I recently published in a well-known social network a photograph that I took of the moon at midmorning, with a blue sky and, therefore, with the moon of that same color. Shortly afterwards someone asked me, in a good way and with the desire for dialogue, why it was necessary to look at the moon.

My immediate response was that we look to the moon as a way of reminding ourselves that there are elements beyond our control and beyond our reach. Obviously, we do not dictate to the moon which path it should follow. and, with very few known exceptions, human beings are far away from the moon.

In turn, my interlocutor's response was immediate: if we look to our inner self, we will also find elements of reality that we neither control nor are totally within our reach.

I thanked my interlocutor for his correct observation and the dialogue ended there. But the truth is that looking up and looking in is, ultimately, one and the same movement. Since ancient times it was taught that "As above, so below". Or, put another way, human beings are a microcosm.

It could also be said that who does not see himself/herself when looking at the moon, will not be able to see the moon when looking inside himself/herself. Or, in other words, whoever does not connect with the cosmos will not be able to connect with himself/herself.

That’s nothing new.
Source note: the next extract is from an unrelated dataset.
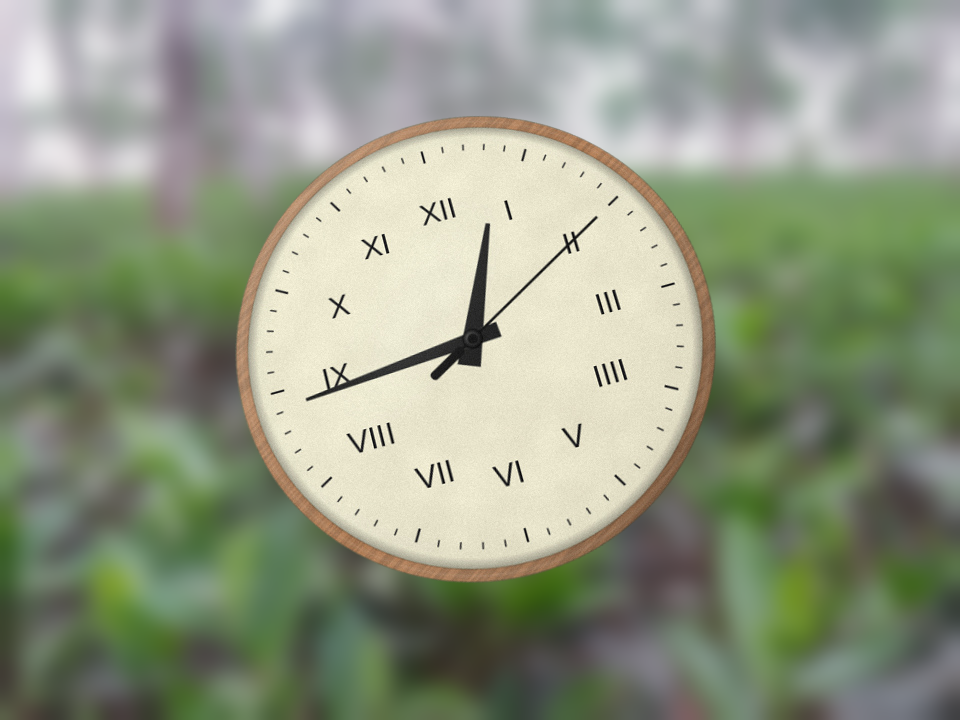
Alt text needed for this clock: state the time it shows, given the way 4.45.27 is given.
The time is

Heraclitus already said that "The way up and the way down is one and the same." Looking at the moon, or, if you prefer, looking at the immensity of the universe "outside" us, and looking inwards, at the universe "inside" us, is, then, a single movement, a single path.
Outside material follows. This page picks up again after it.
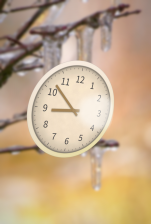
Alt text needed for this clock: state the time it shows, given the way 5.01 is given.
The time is 8.52
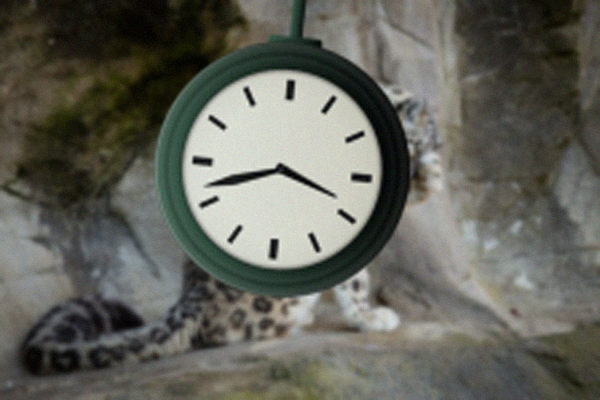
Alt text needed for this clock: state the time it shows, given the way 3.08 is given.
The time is 3.42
And although some insists on perceiving them as two, even so, they are inseparable, as Kant indicated when he spoke about the "starry sky above me" together with "the moral law in me." Kant said that the contemplation of the starry sky and the moral law filled his "soul" with "admiration and respect."
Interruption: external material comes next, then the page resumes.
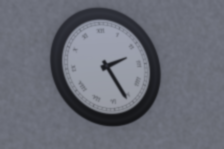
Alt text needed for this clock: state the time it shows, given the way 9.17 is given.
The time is 2.26
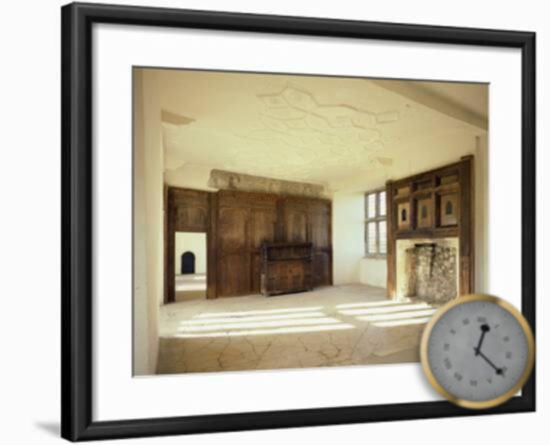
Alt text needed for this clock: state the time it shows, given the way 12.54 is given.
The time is 12.21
For this reason, it can be said that looking at the moon (or the stars, or the universe) is an invitation to rediscover oneself within the framework of our universal existence. Or, if you like, it is to transform our identity from a “personal” identity to a universal identity (identification).

And looking within is an invitation to rediscover the universe within each one of us, to become conscious of our consciousness, to awaken to our true being to find that being turns into nothingness, as Keiji Nishitani explained last century. (But that “nothingness” is not the nothingness of a “not a thing”.)

It is unfortunate that my interlocutor considered that looking at the moon and looking inside are mutually exclusive when in reality they are a single movement of the soul (or of the spirit, or of the mind.) After all, what one "bounds" in the heaven is "bound" on earth, as someone already taught two millennia ago.